Beset by missteps, the bureau has lost credibility - a problem for the next director.
The startling revelations that the FBI mishandled evidence in the Timothy McVeigh case raise new questions about an agency that once enjoyed almost mythic status in American culture for its integrity and efficiency.
After a series of embarrassments in high-profile cases - from the botched raid in Waco, Texas, to the bungled investigation of nuclear scientist Wen Ho Lee - the nation's premier law-enforcement agency faces growing pressure for more external oversight and more internal reform.
Already, as a result of the McVeigh case, President Bush's search for a new FBI director has taken on fresh urgency. The next head, to replace outgoing FBI Director Louis Freeh, will face the delicate task of trying to restore public confidence in the agency and boosting morale among the rank and file. "Whoever it is will have his work cut out for him," says Oliver Revell, a retired 30-year veteran of the FBI. "But it is fixable."

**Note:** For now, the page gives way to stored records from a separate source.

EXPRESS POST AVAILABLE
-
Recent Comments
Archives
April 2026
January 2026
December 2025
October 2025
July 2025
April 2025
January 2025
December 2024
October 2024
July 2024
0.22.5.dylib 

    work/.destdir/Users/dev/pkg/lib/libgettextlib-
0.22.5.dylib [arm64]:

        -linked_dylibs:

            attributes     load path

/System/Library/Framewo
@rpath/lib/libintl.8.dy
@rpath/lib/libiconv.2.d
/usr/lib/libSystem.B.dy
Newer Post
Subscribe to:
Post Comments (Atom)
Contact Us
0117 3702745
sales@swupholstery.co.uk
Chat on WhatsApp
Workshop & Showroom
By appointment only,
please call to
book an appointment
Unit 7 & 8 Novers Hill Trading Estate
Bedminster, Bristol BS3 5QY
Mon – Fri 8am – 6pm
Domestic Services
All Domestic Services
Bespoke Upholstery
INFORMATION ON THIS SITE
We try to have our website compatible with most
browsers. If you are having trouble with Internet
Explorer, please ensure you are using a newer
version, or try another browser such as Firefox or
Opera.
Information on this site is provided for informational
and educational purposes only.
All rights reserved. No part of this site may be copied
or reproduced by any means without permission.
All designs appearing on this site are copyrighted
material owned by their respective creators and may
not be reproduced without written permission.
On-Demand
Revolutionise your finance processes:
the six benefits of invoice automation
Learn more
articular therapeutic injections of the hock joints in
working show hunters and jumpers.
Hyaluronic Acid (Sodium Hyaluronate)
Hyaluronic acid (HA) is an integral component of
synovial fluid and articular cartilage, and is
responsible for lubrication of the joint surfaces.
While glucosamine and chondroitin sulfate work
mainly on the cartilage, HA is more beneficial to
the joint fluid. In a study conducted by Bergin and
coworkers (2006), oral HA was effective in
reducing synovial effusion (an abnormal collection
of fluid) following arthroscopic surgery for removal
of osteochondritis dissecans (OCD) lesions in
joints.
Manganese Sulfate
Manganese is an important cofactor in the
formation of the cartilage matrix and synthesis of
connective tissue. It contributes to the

The disclosure Friday that the FBI had found thousands of documents that it hadn't turned over to the defense in the McVeigh case is focusing attention on the bureau's record-keeping and investigative procedures in particular. It comes after a string of errors in recent years involving the withholding of evidence in major cases.
Two years ago, for instance, congressional leaders and defense attorneys accused the agency of failing to turn over internal memos suggesting that Mr. Lee, a scientist at Los Alamos National Laboratory, had not handed over missile technology to the Chinese, as had been alleged. Most charges against Lee were later dropped amid misleading testimony by the FBI.